The beginning of a journey in Narathiwat
Deepest gratitude to Moui for tolerating my adrenaline-infused, erratic behaviour and excitement of jump starting a last minute coordination plan. She's a marvellous, patient friend, and this trip would not be possible without her help.
The weather today was glaring, blistering hot, reminded me so much of Malaysia, that annoying sticky humidity. The terrain seems uninviting with the deep jungles, imposing hills, unaccountable rubber and oil-palm plantations. Narathiwat is not a province where a holiday-seeker would go in Thailand.
But the essence of the people makes Narathiwat special. A different breed, if you compare with people living in Bangkok. General misconception that the South Thais are violent and unpredictable is unfair, and such stereotyping by the urban high society is somewhat infectious.
On my first day, I met with friendly people, hard working and candid with their thoughts, though very polite. I get such vibes because they speak "Malay" language, and I can easily communicate with them. The folks working and living in the nearby villages welcomed me, graciously, even though many live in poor conditions. These are people who are trapped in a cesspool of daily violence, politicking and distrust. No community would want to spiral in such misery, much less their children.
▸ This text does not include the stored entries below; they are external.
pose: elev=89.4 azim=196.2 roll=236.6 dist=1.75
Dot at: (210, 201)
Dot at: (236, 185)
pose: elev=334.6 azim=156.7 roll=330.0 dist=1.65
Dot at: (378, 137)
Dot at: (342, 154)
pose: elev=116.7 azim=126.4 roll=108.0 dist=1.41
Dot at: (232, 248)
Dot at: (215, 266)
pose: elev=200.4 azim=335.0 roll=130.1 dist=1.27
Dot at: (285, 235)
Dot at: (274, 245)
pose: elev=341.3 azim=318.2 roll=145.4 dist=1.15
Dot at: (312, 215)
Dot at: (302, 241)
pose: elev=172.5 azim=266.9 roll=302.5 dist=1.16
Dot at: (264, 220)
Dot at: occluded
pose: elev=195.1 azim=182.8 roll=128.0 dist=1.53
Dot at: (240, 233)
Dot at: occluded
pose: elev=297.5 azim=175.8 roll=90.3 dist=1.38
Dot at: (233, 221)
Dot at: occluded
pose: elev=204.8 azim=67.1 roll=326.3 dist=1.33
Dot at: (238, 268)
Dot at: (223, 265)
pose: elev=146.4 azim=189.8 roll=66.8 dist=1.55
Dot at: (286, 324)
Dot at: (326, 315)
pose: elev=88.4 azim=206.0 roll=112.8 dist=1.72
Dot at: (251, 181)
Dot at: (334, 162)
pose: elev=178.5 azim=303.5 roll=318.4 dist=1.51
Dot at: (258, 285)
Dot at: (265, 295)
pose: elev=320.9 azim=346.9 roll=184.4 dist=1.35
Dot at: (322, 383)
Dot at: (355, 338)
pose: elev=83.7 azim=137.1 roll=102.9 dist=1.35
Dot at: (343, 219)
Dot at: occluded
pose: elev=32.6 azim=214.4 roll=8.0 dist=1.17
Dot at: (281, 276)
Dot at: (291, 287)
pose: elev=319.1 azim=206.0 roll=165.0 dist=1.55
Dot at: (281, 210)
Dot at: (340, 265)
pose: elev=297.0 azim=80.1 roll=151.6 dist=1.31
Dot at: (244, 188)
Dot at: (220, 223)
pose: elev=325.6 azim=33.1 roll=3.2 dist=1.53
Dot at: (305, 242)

My day ended, and as usual, I would take my night strolls. Many parts of the main roads had barricades with soldiers and many small lanes have soldiers keeping a cautious eye on everything that moves. Security is tight, that's for sure. You'll find the many CCTVs, monitoring the roads, disorientating to say the least.
Life is dangerous and life is beautiful, punctuated by moments of sadness and hardship. And I have no regrets coming here, as there's an enigma to uncover. I eagerly wait for sunrise, so that I can continue with my journey.